======== Dataset excerpts ========

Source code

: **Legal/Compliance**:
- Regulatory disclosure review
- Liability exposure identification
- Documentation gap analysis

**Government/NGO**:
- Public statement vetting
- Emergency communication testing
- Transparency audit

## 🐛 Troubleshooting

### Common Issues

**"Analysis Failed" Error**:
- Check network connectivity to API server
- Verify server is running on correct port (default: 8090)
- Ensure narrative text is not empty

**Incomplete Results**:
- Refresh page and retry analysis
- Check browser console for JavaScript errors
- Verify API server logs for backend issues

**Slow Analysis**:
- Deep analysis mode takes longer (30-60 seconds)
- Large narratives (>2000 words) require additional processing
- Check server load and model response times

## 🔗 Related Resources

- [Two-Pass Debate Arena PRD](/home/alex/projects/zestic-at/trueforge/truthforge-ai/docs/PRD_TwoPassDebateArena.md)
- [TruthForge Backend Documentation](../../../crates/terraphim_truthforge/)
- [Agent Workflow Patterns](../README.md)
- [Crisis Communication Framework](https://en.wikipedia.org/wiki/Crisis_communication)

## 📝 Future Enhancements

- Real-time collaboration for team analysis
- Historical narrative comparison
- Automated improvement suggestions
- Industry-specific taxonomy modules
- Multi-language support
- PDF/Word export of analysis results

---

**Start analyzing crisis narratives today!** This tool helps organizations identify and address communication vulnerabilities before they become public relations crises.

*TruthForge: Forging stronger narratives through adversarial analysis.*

========

(Work to complete) All lines in the preceding records that hold the word "server" need to be copied.

(Exercise answer)
- Check network connectivity to API server
- Verify server is running on correct port (default: 8090)
- Verify API server logs for backend issues
- Check server load and model response times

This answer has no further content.